Canada Business Corporations Act (R.S.C., 1985, c. C-44)

Act current to 2013-04-29 and last amended on 2011-11-29. Previous Versions

Registration

Marginal note:Duty to register transfer
  •  (1) Where a security in registered form is presented for transfer, the issuer shall register the transfer if

    • (a) the security is endorsed by an appropriate person as defined in section 65;

    • (b) reasonable assurance is given that that endorsement is genuine and effective;

    • (c) the issuer has no duty to inquire into adverse claims or has discharged any such duty;

    • (d) any applicable law relating to the collection of taxes has been complied with;

    • (e) the transfer is rightful or is to a bona fide purchaser; and

    • (f) any fee referred to in subsection 49(2) has been paid.

  • Marginal note:Liability for delay

    (2) Where an issuer has a duty to register a transfer of a security, the issuer is liable to the person presenting it for registration for loss resulting from any unreasonable delay in registration or from failure or refusal to register the transfer.
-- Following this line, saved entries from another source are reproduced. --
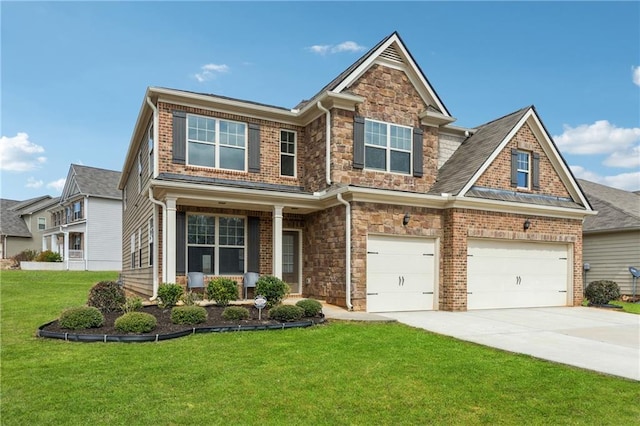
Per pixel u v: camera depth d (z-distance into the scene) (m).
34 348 7.52
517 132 15.89
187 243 13.80
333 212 13.72
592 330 10.71
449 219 14.05
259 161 14.99
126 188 24.06
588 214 16.56
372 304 13.07
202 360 6.96
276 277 12.37
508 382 6.36
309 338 8.70
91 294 10.58
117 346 7.72
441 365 7.08
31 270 33.22
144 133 16.42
  • 1974-75-76, c. 33, s. 71;
  • 1978-79, c. 9, s. 1(F).
Marginal note:Assurance that endorsement effective
  •  (1) An issuer may require an assurance that each necessary endorsement on a security is genuine and effective by requiring a guarantee of the signature of the person endorsing, and by requiring

    • (a) if the endorsement is by an agent or mandatary, reasonable assurance of authority to sign;

    • (b) if the endorsement is by a fiduciary, evidence of appointment or incumbency;

    • (c) if there is more than one fiduciary, reasonable assurance that all who are required to sign have done so; and

    • (d) in any other case, assurance that corresponds as closely as practicable to the foregoing.
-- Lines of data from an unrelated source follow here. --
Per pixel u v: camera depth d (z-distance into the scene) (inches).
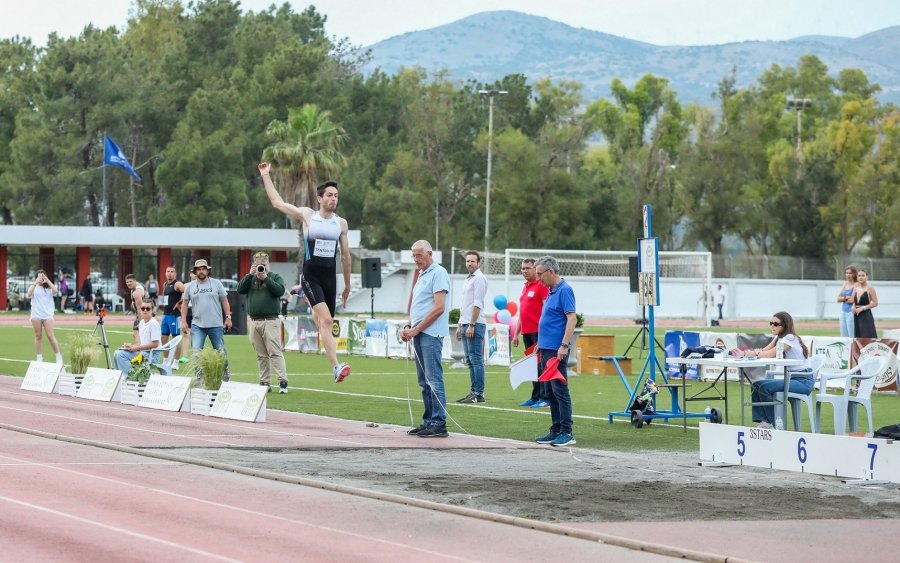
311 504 454.9
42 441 622.2
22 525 401.7
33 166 3388.3
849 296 1146.0
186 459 557.6
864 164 3759.8
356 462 573.0
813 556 380.5
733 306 3048.7
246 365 1299.2
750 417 827.4
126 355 909.2
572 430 740.0
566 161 3772.1
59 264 3506.4
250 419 744.3
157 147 3688.5
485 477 533.3
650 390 764.0
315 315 707.4
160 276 3031.5
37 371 961.5
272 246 3021.7
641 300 784.9
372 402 901.8
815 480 538.9
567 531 410.6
  • Definition of “guarantee of the signature”

    (2) For the purposes of subsection (1), a “guarantee of the signature” means a guarantee signed by or on behalf of a person reasonably believed by the issuer to be responsible.
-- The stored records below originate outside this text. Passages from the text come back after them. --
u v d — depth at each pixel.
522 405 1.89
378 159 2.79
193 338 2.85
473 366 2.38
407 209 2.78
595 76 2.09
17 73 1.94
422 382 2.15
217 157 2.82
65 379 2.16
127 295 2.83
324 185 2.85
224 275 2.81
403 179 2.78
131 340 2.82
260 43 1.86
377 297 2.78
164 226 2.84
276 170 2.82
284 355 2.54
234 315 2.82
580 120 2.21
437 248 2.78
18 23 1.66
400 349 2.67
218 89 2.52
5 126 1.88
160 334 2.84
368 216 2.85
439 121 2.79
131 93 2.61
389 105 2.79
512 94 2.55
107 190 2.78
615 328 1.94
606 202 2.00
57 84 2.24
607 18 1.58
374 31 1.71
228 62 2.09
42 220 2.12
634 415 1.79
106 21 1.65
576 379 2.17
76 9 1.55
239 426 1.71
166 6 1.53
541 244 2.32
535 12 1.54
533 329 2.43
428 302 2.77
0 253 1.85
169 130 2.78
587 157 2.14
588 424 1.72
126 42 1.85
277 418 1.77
  • Marginal note:Standards

    (3) An issuer may adopt reasonable standards to determine responsible persons for the purpose of subsection (2).

  • Definition of “evidence of appointment or incumbency”

    (4) In paragraph (1)(b), “evidence of appointment or incumbency” means

    • (a) in the case of a fiduciary appointed by a court, a copy of the order certified in accordance with subsection 51(7), and dated not earlier than sixty days before the date a security is presented for transfer; or

    • (b) in any other case, a copy of a document showing the appointment or other evidence believed by the issuer to be appropriate.

  • Marginal note:Standards

    (5) An issuer may adopt reasonable standards with respect to evidence for the purposes of paragraph (4)(b).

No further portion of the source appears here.